**JOB:**
The needed output is the run of lines below from the one containing "PROFESSIONAL LAB. INC." through the one containing "Now on MyHeritage", copied exactly and free of pictures.

BEGIN THE INPUT

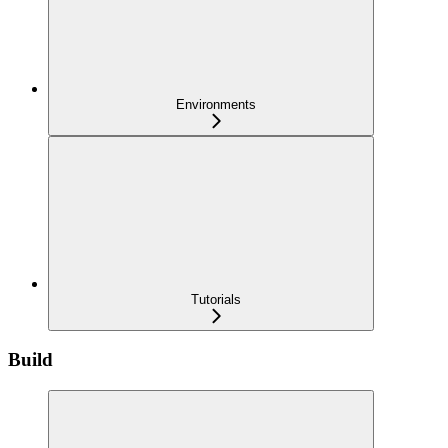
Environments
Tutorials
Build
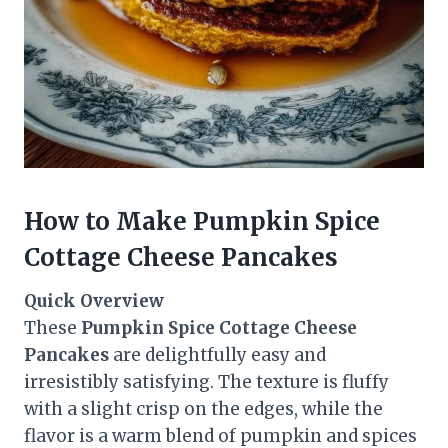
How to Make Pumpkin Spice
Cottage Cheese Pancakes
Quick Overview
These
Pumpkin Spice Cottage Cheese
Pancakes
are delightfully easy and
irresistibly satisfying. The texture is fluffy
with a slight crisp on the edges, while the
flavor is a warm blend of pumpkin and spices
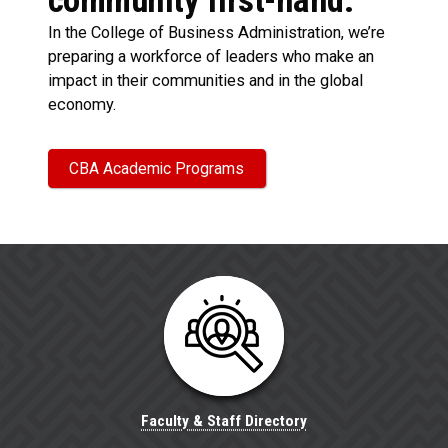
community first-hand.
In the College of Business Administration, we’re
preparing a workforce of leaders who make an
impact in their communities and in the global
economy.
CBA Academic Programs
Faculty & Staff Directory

END THE INPUT
BEGIN THE INPUT

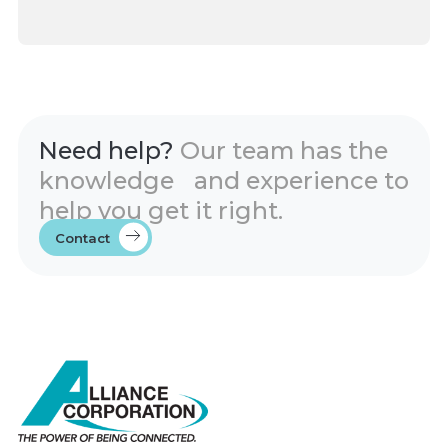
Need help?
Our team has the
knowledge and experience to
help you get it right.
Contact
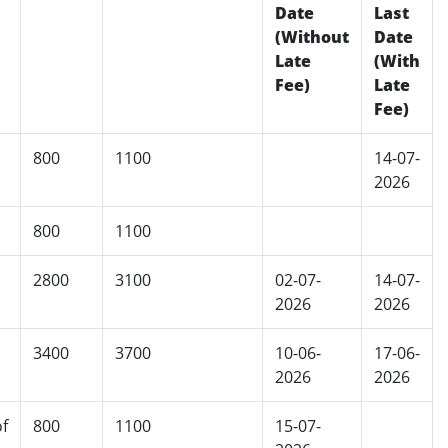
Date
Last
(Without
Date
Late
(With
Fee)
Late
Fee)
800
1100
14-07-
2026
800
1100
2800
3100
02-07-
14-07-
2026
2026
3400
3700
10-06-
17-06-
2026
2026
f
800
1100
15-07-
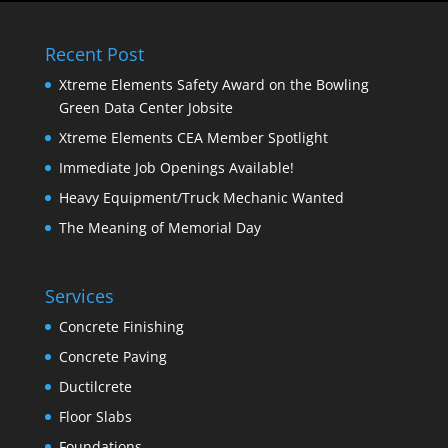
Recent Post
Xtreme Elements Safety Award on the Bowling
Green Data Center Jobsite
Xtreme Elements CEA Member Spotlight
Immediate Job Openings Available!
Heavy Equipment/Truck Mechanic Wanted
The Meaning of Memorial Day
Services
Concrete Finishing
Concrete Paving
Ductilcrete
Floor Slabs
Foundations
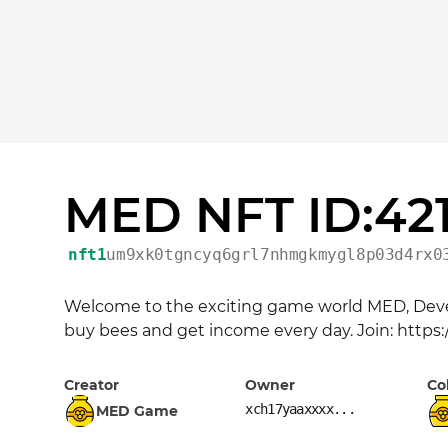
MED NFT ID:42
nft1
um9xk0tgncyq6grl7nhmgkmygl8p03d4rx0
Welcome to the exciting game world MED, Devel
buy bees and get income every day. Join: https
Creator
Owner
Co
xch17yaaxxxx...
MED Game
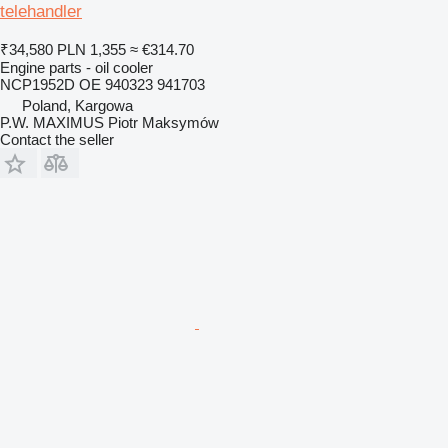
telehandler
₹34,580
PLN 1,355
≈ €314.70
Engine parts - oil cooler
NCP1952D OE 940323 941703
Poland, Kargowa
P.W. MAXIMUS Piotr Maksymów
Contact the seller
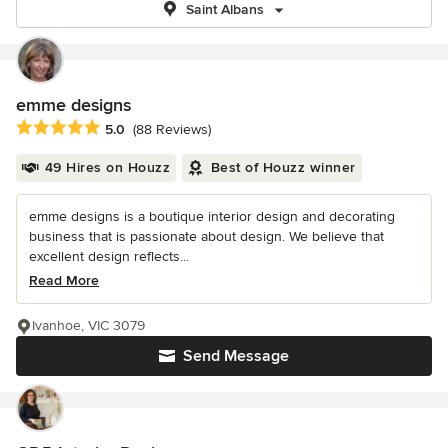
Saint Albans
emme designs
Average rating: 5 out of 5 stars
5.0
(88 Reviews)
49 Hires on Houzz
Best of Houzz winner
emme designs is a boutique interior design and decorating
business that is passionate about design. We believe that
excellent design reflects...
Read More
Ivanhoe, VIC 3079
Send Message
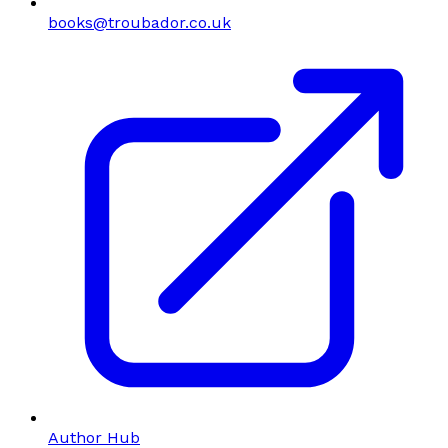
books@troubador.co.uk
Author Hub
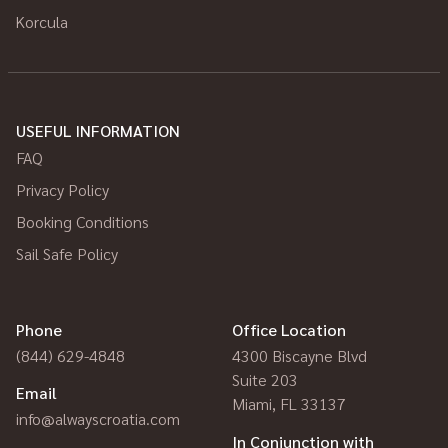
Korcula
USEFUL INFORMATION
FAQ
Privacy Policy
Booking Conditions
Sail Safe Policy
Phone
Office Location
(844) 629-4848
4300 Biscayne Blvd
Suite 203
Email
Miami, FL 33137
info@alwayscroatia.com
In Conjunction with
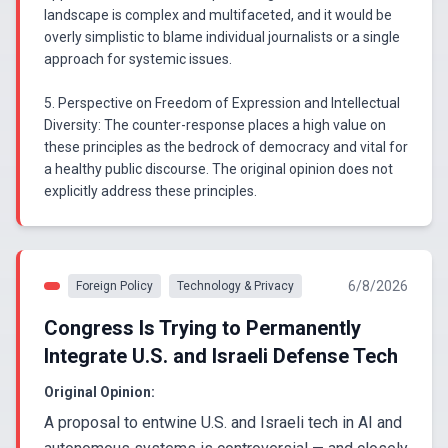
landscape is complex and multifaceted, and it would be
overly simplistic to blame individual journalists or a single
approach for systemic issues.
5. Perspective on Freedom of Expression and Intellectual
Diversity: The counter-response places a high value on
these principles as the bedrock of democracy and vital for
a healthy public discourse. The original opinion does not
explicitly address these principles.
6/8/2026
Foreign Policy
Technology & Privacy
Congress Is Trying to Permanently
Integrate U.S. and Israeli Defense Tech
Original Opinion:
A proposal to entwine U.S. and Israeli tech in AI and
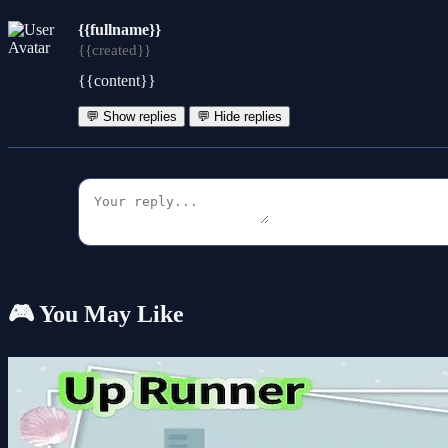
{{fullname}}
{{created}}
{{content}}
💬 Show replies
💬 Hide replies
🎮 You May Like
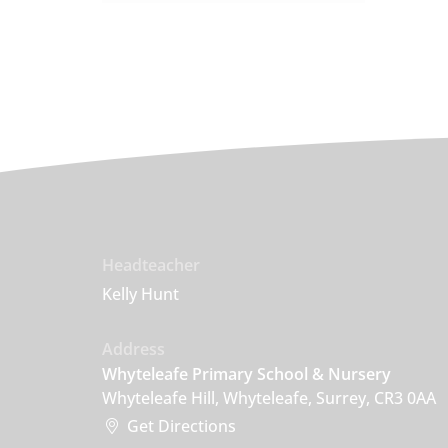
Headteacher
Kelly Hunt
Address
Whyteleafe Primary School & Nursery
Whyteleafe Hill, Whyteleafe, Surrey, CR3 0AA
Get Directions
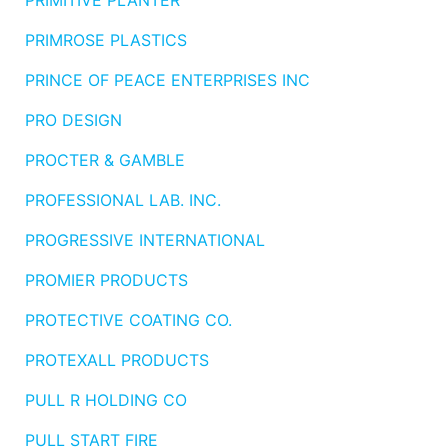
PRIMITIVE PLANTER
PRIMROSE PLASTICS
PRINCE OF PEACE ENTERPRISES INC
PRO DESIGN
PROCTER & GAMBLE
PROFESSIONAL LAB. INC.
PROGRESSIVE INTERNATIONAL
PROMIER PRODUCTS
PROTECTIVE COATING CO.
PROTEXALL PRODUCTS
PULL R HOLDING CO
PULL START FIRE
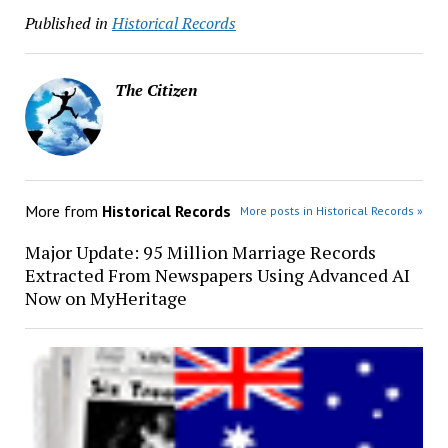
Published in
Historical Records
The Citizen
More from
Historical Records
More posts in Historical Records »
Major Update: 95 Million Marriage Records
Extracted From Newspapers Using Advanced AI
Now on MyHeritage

END THE INPUT

**SOLUTION TO THE EXERCISE:**
PROFESSIONAL LAB. INC.
PROGRESSIVE INTERNATIONAL
PROMIER PRODUCTS
PROTECTIVE COATING CO.
PROTEXALL PRODUCTS
PULL R HOLDING CO
PULL START FIRE
Published in
Historical Records
The Citizen
More from
Historical Records
More posts in Historical Records »
Major Update: 95 Million Marriage Records
Extracted From Newspapers Using Advanced AI
Now on MyHeritage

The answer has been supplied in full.